#### [GIVEN PASSAGE]
- - - - -

I was a little surprised at the vehemence of the Minister when he rose to answer me. First, I took it as a compliment and that my argument had, so to speak, gone home. I hope I did not sound as aggressive as I was made to think I had been.

My argument was impersonal.

I was saying that I took that as an indication that there was some weight behind the arguments which Deputy Colley and I were advancing. We do appreciate that it is a prolonged and difficult task to be in the Minister's seat at the moment with this stack of legislation, but it is not easy for us either. We are not doing it just for fun and I would like him to take what we are saying as a serious contribution. I give full weight to the substantive things the Minister said in reply. He did cause me to understand the weight of his argument in regard to the speculator and particularly—and I am sure my colleagues, too, will appreciate it— the possibility of a series of quick purchases which, quite frankly is something I had not been adverting to. Let us take that in its due course.

- - - - -

#### [DESCRIPTION OF THE TASK]
Copy out the speech excerpt above word for word, from beginning to end.

- - - - -

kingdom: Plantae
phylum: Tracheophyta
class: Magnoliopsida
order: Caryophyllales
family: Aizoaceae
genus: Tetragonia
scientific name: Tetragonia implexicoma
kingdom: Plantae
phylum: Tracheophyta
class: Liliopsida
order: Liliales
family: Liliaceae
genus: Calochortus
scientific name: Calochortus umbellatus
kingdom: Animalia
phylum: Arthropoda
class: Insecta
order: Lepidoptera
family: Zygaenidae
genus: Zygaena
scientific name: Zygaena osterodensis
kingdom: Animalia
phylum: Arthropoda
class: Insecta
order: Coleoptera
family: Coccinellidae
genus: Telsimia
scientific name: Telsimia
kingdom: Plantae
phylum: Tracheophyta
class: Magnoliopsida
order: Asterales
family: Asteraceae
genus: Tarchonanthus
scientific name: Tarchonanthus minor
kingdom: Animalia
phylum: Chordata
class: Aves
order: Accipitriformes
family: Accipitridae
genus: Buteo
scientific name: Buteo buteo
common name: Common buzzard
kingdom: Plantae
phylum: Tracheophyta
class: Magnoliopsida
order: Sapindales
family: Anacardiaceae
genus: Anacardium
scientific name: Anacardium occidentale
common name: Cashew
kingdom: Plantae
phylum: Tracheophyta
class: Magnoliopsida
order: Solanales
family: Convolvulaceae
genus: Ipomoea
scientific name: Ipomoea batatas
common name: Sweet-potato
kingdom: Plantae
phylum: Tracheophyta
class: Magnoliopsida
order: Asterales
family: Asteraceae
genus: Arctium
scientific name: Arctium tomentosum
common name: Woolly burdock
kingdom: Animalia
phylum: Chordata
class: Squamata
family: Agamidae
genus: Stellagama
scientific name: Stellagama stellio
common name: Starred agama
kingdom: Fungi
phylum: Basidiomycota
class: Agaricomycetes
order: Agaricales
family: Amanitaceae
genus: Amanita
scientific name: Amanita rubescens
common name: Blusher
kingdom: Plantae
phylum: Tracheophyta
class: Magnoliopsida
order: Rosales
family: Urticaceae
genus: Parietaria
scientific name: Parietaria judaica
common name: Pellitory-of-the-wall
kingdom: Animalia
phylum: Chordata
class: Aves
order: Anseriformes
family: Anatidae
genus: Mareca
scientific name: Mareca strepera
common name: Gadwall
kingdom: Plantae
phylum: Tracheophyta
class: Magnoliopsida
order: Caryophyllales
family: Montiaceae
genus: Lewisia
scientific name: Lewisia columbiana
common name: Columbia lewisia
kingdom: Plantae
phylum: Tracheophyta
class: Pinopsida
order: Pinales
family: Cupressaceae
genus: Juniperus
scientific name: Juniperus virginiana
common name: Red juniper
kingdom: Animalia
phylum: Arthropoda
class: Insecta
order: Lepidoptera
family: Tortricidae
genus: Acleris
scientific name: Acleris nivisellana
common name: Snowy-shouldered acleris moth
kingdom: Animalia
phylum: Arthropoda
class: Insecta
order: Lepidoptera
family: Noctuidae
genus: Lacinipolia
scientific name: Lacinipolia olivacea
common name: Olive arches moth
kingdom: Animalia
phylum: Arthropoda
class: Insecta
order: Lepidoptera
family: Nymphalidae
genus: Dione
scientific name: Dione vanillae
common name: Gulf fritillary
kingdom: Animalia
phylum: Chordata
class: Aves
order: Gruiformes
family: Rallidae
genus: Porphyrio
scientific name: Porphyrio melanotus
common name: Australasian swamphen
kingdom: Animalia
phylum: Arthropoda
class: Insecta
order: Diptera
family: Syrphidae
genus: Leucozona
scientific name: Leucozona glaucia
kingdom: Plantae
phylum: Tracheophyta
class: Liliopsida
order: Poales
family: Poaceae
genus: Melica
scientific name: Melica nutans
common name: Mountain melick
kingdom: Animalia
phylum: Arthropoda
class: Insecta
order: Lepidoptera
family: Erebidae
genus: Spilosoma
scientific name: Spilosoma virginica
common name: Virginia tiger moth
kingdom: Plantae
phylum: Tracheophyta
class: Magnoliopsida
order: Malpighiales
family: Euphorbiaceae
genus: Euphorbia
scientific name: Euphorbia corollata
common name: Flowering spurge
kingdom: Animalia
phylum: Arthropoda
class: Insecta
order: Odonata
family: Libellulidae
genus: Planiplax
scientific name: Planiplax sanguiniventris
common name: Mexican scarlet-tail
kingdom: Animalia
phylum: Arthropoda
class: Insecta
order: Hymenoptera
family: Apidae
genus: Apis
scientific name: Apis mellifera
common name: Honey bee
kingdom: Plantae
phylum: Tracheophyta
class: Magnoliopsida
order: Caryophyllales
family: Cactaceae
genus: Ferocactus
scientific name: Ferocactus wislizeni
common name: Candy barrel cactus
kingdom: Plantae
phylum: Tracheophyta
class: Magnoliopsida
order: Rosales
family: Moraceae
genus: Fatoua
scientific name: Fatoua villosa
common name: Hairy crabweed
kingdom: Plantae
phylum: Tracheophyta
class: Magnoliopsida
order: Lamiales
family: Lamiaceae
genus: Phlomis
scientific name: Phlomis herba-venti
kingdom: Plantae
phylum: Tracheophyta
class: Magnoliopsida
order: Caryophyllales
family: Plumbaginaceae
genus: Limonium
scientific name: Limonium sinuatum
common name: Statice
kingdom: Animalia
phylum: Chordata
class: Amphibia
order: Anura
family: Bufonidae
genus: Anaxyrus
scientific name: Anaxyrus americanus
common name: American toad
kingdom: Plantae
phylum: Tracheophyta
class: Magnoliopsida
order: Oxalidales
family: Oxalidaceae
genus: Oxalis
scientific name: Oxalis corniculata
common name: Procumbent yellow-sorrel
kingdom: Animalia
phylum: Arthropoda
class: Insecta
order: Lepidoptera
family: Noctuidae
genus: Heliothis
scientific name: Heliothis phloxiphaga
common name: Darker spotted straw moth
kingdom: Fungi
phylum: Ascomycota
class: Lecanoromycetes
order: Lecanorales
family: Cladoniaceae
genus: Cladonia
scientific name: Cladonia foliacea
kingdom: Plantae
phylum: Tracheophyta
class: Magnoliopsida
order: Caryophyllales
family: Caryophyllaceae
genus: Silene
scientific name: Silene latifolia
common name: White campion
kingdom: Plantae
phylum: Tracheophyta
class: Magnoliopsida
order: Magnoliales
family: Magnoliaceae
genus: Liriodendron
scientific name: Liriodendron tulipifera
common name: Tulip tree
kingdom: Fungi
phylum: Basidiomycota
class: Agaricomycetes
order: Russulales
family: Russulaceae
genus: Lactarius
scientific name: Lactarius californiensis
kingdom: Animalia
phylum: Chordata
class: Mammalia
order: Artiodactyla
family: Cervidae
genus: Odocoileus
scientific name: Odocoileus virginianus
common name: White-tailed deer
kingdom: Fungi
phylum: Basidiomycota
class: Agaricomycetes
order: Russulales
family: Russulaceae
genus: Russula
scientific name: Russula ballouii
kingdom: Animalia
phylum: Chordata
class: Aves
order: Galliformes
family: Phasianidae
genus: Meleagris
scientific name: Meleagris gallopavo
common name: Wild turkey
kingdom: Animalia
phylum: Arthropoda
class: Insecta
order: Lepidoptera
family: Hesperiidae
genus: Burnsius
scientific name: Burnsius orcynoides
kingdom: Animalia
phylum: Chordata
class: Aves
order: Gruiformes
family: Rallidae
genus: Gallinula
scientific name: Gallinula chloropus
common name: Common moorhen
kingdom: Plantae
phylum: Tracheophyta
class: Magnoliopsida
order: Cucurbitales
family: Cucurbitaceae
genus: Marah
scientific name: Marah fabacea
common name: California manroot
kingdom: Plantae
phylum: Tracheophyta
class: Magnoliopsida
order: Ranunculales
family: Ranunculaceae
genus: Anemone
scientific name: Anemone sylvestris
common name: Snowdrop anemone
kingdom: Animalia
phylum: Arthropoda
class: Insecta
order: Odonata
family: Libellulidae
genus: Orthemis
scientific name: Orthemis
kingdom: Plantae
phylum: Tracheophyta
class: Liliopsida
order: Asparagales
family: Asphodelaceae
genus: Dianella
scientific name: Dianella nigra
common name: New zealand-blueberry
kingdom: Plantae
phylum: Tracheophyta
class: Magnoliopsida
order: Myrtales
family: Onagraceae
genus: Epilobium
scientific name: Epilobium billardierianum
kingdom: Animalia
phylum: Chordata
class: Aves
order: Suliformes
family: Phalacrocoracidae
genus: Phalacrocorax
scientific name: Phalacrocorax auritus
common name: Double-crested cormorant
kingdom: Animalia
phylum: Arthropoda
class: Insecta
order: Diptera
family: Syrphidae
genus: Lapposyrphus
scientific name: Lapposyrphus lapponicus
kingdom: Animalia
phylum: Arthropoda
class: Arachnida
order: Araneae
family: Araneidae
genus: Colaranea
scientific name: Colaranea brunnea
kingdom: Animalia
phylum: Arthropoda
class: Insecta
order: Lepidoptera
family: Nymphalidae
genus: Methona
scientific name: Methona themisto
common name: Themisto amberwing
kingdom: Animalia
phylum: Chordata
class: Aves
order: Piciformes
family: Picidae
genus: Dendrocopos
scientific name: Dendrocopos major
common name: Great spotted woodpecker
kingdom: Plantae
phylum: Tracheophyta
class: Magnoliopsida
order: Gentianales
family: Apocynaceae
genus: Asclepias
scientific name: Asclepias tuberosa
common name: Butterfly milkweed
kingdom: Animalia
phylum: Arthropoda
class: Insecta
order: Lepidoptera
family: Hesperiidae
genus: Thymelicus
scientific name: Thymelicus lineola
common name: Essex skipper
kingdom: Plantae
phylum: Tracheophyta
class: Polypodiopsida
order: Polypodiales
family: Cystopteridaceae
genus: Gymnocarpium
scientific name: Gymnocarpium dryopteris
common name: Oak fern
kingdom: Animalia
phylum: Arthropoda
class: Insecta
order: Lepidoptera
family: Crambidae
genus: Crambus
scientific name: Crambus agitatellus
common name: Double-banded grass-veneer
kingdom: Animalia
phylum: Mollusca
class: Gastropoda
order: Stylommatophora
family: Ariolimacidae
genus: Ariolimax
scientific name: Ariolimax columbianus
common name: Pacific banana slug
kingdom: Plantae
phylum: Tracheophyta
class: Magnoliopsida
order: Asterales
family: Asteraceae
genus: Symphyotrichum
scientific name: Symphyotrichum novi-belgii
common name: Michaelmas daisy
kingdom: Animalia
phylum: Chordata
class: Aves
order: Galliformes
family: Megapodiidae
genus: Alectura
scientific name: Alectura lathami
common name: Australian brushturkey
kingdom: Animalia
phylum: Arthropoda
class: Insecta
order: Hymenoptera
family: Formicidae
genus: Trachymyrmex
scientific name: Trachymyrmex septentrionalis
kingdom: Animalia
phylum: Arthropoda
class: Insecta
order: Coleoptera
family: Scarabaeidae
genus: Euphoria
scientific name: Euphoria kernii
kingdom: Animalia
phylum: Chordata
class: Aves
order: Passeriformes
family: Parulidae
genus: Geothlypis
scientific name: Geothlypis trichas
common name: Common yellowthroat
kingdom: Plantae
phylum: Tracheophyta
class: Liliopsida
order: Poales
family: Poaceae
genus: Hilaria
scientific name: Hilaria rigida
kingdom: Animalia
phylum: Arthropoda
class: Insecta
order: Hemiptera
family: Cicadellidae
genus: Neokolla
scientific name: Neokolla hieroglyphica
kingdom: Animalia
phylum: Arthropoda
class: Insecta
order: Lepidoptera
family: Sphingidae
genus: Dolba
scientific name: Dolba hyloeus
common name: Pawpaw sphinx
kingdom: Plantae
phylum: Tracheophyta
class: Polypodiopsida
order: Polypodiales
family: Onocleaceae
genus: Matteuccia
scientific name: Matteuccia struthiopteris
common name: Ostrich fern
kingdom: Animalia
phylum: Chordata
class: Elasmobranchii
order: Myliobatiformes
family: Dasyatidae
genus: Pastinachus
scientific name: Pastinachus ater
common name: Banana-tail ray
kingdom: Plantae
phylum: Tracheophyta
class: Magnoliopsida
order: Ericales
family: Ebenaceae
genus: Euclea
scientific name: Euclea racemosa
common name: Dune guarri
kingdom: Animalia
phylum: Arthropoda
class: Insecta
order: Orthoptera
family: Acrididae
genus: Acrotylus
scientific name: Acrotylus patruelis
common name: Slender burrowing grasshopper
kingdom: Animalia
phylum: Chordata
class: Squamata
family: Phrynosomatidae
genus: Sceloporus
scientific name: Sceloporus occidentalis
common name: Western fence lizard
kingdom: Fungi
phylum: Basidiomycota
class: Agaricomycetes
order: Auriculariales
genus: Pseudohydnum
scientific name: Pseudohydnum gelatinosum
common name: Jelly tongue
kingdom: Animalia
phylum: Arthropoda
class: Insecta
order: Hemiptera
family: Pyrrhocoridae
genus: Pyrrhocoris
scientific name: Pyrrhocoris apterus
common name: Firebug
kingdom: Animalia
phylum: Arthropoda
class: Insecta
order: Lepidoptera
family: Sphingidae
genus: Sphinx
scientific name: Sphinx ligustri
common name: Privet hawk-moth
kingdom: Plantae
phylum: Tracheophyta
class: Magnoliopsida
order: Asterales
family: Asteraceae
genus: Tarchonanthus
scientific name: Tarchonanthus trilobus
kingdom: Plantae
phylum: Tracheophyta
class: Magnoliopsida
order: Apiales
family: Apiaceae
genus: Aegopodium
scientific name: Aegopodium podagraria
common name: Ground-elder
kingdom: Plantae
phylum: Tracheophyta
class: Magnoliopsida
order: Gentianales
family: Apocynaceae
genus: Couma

- - - - -

#### [CORRECT RESPONSE]
I was a little surprised at the vehemence of the Minister when he rose to answer me. First, I took it as a compliment and that my argument had, so to speak, gone home. I hope I did not sound as aggressive as I was made to think I had been.

My argument was impersonal.

I was saying that I took that as an indication that there was some weight behind the arguments which Deputy Colley and I were advancing. We do appreciate that it is a prolonged and difficult task to be in the Minister's seat at the moment with this stack of legislation, but it is not easy for us either. We are not doing it just for fun and I would like him to take what we are saying as a serious contribution. I give full weight to the substantive things the Minister said in reply. He did cause me to understand the weight of his argument in regard to the speculator and particularly—and I am sure my colleagues, too, will appreciate it— the possibility of a series of quick purchases which, quite frankly is something I had not been adverting to. Let us take that in its due course.